If you are logging into Facebook using the open Wi-Fi network at your local watering hole, an individual with a simple tool such as Firesheep can gain access to your account, change your password, and then potentially take advantage of other programs linked to that account. These sidejacking attacks can be done without any programming knowledge and the problem isn’t simply limited to the unencrypted Wi-Fi networks we are familiar with. Firesheep can be used to intercept information sent over any unencrypted HTTP session, whether it is wired or wireless. And what can a Sidejacker do with my connection to an App store, you may wonder? Great question! Elie Bursztein at Google cites the various ways your App browsing and buying can be compromised. It can be everything from password stealing to App swapping, when an attacker’s malware App is downloaded instead of the actual App that was paid for.

The industry is slowly starting to adapt the practice of always on SSL to protect users, including in App stores. The implementation of always on SSL, or end-to-end encryption using HTTPS, is a great place to start. It is natural to visit a website and feel secure because you have logged in to your account with a unique username and password, but the problem is that if the rest of the traffic is not encrypted, a Sidejacker can gain access to the vulnerable cookie and then manipulate any personal information within the account. However, when a website is secured with HTTPS from the time of first access to the time you leave, the entire session is encrypted in a way that prevents your information from being compromised.

Always on SSL is the considered the industry best practice for encrypting information online but unfortunately, HTTP is still prevalent in the online ecosystem on e-commerce sites. So how can you safely navigate the internet when the entire ecosystem is not secure? The fact is that the best way to ensure your online privacy and safety is to be your own security advocate. These tips will help you stay safe online and prevent sidejacking attacks when always on SSL is not present.

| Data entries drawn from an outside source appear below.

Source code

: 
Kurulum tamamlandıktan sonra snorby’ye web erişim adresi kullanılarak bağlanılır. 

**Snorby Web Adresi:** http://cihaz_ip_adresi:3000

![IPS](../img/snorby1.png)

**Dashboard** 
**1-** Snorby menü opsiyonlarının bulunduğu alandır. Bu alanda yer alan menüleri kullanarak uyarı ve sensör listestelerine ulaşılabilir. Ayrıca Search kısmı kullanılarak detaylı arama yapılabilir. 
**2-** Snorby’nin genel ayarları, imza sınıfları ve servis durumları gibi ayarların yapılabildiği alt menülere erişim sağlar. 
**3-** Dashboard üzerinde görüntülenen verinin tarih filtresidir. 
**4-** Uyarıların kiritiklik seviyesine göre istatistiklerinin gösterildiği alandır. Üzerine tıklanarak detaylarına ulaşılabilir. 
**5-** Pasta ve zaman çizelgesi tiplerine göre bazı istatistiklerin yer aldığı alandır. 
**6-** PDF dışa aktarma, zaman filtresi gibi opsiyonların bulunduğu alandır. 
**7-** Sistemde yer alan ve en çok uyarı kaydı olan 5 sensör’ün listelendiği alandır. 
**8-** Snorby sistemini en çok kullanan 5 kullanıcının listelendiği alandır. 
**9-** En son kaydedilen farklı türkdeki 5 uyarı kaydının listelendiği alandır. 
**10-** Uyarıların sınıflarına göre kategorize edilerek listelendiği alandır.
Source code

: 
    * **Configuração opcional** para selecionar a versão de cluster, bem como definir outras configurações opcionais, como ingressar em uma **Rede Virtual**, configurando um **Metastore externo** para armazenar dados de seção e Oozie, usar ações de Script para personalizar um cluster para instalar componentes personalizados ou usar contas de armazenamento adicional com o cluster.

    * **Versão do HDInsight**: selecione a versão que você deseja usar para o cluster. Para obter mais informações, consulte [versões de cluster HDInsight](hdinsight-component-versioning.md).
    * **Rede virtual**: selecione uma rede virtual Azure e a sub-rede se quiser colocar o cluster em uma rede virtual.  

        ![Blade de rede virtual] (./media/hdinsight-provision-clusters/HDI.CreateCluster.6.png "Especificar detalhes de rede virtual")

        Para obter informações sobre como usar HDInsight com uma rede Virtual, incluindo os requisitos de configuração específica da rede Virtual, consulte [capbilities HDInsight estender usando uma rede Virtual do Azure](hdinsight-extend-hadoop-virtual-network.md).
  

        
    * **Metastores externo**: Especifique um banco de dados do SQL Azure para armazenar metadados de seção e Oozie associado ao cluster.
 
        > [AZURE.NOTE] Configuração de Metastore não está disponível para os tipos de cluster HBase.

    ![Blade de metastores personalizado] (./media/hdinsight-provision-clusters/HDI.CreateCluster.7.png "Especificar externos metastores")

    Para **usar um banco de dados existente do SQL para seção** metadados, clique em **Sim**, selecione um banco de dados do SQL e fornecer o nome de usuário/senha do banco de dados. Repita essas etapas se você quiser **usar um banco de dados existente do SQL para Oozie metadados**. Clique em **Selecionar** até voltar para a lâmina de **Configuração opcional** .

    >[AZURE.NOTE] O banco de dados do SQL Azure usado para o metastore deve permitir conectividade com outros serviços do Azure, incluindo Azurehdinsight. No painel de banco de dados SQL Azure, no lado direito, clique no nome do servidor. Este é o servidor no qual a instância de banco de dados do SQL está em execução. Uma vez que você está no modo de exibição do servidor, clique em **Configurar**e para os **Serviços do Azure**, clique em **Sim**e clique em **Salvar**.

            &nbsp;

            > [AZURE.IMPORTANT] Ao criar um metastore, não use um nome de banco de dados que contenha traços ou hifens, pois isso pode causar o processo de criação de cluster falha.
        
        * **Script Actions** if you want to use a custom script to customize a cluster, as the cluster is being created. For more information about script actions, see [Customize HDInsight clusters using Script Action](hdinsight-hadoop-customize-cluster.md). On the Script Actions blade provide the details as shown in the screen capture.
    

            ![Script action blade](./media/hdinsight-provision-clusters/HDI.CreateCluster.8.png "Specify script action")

  • Do research online to see if your App store operates using always on SSL
  • Make sure that you check for HTTPS throughout your online session, not just when you log in
  • Do not stay permanently signed in to your accounts
  • Use different passwords to ensure that one compromised account doesn’t mean multiple ones are at risk
  • Pay attention to web browser warnings that caution about fraudulent websites
  • Ensure that your browser and security software is up-to-date

Lastly, HTTPS Everywhere is a helpful extension that encrypts your online communications when visiting certain websites; however, it is only operable if the website has an HTTPS option. The extension is unable to independently create SSL encryption but can be helpful to enhance HTTPS on websites where encryption is available. Be your own security advocate and follow these tips to help keep your information private and your online communications safe from sidejacking attacks.